- _Exercise_
Each record should be returned exactly as it is written.

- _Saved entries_

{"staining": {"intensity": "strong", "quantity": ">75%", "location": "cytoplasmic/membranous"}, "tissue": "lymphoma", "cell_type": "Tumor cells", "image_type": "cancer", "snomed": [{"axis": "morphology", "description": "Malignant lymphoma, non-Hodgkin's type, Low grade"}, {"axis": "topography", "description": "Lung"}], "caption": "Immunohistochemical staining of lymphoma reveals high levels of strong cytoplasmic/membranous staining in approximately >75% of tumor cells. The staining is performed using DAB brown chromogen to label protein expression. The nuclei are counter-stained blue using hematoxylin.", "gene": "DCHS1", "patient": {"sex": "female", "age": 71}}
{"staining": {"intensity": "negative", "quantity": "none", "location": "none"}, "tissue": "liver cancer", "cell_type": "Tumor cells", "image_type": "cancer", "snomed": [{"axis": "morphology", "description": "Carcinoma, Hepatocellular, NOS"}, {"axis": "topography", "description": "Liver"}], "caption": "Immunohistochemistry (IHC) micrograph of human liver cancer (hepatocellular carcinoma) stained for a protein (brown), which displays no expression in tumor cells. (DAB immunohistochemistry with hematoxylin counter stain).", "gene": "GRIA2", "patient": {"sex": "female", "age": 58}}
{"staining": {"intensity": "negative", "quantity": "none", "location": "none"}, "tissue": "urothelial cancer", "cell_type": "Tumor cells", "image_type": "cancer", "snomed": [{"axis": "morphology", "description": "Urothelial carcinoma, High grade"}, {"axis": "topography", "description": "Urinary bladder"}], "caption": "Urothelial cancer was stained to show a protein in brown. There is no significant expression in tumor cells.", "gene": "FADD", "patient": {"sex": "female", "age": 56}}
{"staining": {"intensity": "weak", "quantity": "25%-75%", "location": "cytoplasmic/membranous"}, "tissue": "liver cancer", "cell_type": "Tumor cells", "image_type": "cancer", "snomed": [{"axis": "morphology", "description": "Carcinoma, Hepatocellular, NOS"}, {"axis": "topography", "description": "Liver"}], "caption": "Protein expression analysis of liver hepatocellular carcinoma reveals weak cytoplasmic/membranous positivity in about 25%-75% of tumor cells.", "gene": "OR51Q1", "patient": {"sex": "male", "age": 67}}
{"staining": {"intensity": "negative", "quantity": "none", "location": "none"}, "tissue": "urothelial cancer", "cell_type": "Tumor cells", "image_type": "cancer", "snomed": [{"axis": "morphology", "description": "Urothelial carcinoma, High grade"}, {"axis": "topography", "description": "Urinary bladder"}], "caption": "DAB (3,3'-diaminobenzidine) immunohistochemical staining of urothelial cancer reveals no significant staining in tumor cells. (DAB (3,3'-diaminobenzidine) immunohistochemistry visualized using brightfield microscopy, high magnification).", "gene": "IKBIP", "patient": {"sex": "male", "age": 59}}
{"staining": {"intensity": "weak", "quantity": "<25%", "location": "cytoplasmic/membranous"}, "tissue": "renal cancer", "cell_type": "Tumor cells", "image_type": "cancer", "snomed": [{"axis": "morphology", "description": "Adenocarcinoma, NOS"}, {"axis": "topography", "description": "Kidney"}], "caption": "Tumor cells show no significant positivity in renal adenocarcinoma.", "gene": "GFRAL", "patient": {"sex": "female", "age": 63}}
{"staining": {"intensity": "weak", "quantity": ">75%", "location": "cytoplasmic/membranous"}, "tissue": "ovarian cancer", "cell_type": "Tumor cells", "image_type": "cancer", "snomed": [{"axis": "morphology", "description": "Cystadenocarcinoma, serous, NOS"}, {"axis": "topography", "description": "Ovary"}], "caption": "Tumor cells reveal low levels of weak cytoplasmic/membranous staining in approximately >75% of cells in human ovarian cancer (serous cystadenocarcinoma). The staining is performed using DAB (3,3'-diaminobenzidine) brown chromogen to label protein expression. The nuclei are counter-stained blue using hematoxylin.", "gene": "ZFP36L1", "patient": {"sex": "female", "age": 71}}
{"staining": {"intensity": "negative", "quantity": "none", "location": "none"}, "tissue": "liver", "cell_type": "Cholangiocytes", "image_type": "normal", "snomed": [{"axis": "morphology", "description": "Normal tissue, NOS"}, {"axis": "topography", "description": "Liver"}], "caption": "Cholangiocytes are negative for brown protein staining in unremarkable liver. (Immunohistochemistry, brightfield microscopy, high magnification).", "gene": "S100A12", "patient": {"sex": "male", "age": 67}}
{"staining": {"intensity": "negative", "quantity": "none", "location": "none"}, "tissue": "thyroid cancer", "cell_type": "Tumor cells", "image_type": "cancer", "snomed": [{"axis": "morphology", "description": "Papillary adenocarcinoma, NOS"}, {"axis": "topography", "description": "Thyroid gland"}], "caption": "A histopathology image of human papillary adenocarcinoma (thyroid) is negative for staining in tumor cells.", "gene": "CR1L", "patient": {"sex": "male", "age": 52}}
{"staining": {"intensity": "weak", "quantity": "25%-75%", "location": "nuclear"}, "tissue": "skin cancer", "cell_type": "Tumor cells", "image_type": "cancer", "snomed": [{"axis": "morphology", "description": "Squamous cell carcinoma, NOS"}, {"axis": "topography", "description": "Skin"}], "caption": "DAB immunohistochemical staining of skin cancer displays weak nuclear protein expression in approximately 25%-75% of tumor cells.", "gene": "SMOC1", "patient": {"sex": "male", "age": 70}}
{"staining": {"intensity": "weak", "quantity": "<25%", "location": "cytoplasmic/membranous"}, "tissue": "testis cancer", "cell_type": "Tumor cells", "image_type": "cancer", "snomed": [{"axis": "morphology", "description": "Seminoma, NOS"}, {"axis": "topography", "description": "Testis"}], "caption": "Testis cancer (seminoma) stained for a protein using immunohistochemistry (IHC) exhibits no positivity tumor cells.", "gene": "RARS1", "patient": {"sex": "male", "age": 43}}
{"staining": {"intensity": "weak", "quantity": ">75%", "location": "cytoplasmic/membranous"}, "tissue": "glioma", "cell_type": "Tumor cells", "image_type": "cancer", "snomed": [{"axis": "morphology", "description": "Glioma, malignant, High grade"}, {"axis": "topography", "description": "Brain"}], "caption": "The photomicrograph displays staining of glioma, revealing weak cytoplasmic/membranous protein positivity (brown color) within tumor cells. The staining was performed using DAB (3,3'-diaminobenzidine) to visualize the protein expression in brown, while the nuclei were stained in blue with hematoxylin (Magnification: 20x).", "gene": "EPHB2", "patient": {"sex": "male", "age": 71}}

- _Task result_
{"staining": {"intensity": "strong", "quantity": ">75%", "location": "cytoplasmic/membranous"}, "tissue": "lymphoma", "cell_type": "Tumor cells", "image_type": "cancer", "snomed": [{"axis": "morphology", "description": "Malignant lymphoma, non-Hodgkin's type, Low grade"}, {"axis": "topography", "description": "Lung"}], "caption": "Immunohistochemical staining of lymphoma reveals high levels of strong cytoplasmic/membranous staining in approximately >75% of tumor cells. The staining is performed using DAB brown chromogen to label protein expression. The nuclei are counter-stained blue using hematoxylin.", "gene": "DCHS1", "patient": {"sex": "female", "age": 71}}
{"staining": {"intensity": "negative", "quantity": "none", "location": "none"}, "tissue": "liver cancer", "cell_type": "Tumor cells", "image_type": "cancer", "snomed": [{"axis": "morphology", "description": "Carcinoma, Hepatocellular, NOS"}, {"axis": "topography", "description": "Liver"}], "caption": "Immunohistochemistry (IHC) micrograph of human liver cancer (hepatocellular carcinoma) stained for a protein (brown), which displays no expression in tumor cells. (DAB immunohistochemistry with hematoxylin counter stain).", "gene": "GRIA2", "patient": {"sex": "female", "age": 58}}
{"staining": {"intensity": "negative", "quantity": "none", "location": "none"}, "tissue": "urothelial cancer", "cell_type": "Tumor cells", "image_type": "cancer", "snomed": [{"axis": "morphology", "description": "Urothelial carcinoma, High grade"}, {"axis": "topography", "description": "Urinary bladder"}], "caption": "Urothelial cancer was stained to show a protein in brown. There is no significant expression in tumor cells.", "gene": "FADD", "patient": {"sex": "female", "age": 56}}
{"staining": {"intensity": "weak", "quantity": "25%-75%", "location": "cytoplasmic/membranous"}, "tissue": "liver cancer", "cell_type": "Tumor cells", "image_type": "cancer", "snomed": [{"axis": "morphology", "description": "Carcinoma, Hepatocellular, NOS"}, {"axis": "topography", "description": "Liver"}], "caption": "Protein expression analysis of liver hepatocellular carcinoma reveals weak cytoplasmic/membranous positivity in about 25%-75% of tumor cells.", "gene": "OR51Q1", "patient": {"sex": "male", "age": 67}}
{"staining": {"intensity": "negative", "quantity": "none", "location": "none"}, "tissue": "urothelial cancer", "cell_type": "Tumor cells", "image_type": "cancer", "snomed": [{"axis": "morphology", "description": "Urothelial carcinoma, High grade"}, {"axis": "topography", "description": "Urinary bladder"}], "caption": "DAB (3,3'-diaminobenzidine) immunohistochemical staining of urothelial cancer reveals no significant staining in tumor cells. (DAB (3,3'-diaminobenzidine) immunohistochemistry visualized using brightfield microscopy, high magnification).", "gene": "IKBIP", "patient": {"sex": "male", "age": 59}}
{"staining": {"intensity": "weak", "quantity": "<25%", "location": "cytoplasmic/membranous"}, "tissue": "renal cancer", "cell_type": "Tumor cells", "image_type": "cancer", "snomed": [{"axis": "morphology", "description": "Adenocarcinoma, NOS"}, {"axis": "topography", "description": "Kidney"}], "caption": "Tumor cells show no significant positivity in renal adenocarcinoma.", "gene": "GFRAL", "patient": {"sex": "female", "age": 63}}
{"staining": {"intensity": "weak", "quantity": ">75%", "location": "cytoplasmic/membranous"}, "tissue": "ovarian cancer", "cell_type": "Tumor cells", "image_type": "cancer", "snomed": [{"axis": "morphology", "description": "Cystadenocarcinoma, serous, NOS"}, {"axis": "topography", "description": "Ovary"}], "caption": "Tumor cells reveal low levels of weak cytoplasmic/membranous staining in approximately >75% of cells in human ovarian cancer (serous cystadenocarcinoma). The staining is performed using DAB (3,3'-diaminobenzidine) brown chromogen to label protein expression. The nuclei are counter-stained blue using hematoxylin.", "gene": "ZFP36L1", "patient": {"sex": "female", "age": 71}}
{"staining": {"intensity": "negative", "quantity": "none", "location": "none"}, "tissue": "liver", "cell_type": "Cholangiocytes", "image_type": "normal", "snomed": [{"axis": "morphology", "description": "Normal tissue, NOS"}, {"axis": "topography", "description": "Liver"}], "caption": "Cholangiocytes are negative for brown protein staining in unremarkable liver. (Immunohistochemistry, brightfield microscopy, high magnification).", "gene": "S100A12", "patient": {"sex": "male", "age": 67}}
{"staining": {"intensity": "negative", "quantity": "none", "location": "none"}, "tissue": "thyroid cancer", "cell_type": "Tumor cells", "image_type": "cancer", "snomed": [{"axis": "morphology", "description": "Papillary adenocarcinoma, NOS"}, {"axis": "topography", "description": "Thyroid gland"}], "caption": "A histopathology image of human papillary adenocarcinoma (thyroid) is negative for staining in tumor cells.", "gene": "CR1L", "patient": {"sex": "male", "age": 52}}
{"staining": {"intensity": "weak", "quantity": "25%-75%", "location": "nuclear"}, "tissue": "skin cancer", "cell_type": "Tumor cells", "image_type": "cancer", "snomed": [{"axis": "morphology", "description": "Squamous cell carcinoma, NOS"}, {"axis": "topography", "description": "Skin"}], "caption": "DAB immunohistochemical staining of skin cancer displays weak nuclear protein expression in approximately 25%-75% of tumor cells.", "gene": "SMOC1", "patient": {"sex": "male", "age": 70}}
{"staining": {"intensity": "weak", "quantity": "<25%", "location": "cytoplasmic/membranous"}, "tissue": "testis cancer", "cell_type": "Tumor cells", "image_type": "cancer", "snomed": [{"axis": "morphology", "description": "Seminoma, NOS"}, {"axis": "topography", "description": "Testis"}], "caption": "Testis cancer (seminoma) stained for a protein using immunohistochemistry (IHC) exhibits no positivity tumor cells.", "gene": "RARS1", "patient": {"sex": "male", "age": 43}}
{"staining": {"intensity": "weak", "quantity": ">75%", "location": "cytoplasmic/membranous"}, "tissue": "glioma", "cell_type": "Tumor cells", "image_type": "cancer", "snomed": [{"axis": "morphology", "description": "Glioma, malignant, High grade"}, {"axis": "topography", "description": "Brain"}], "caption": "The photomicrograph displays staining of glioma, revealing weak cytoplasmic/membranous protein positivity (brown color) within tumor cells. The staining was performed using DAB (3,3'-diaminobenzidine) to visualize the protein expression in brown, while the nuclei were stained in blue with hematoxylin (Magnification: 20x).", "gene": "EPHB2", "patient": {"sex": "male", "age": 71}}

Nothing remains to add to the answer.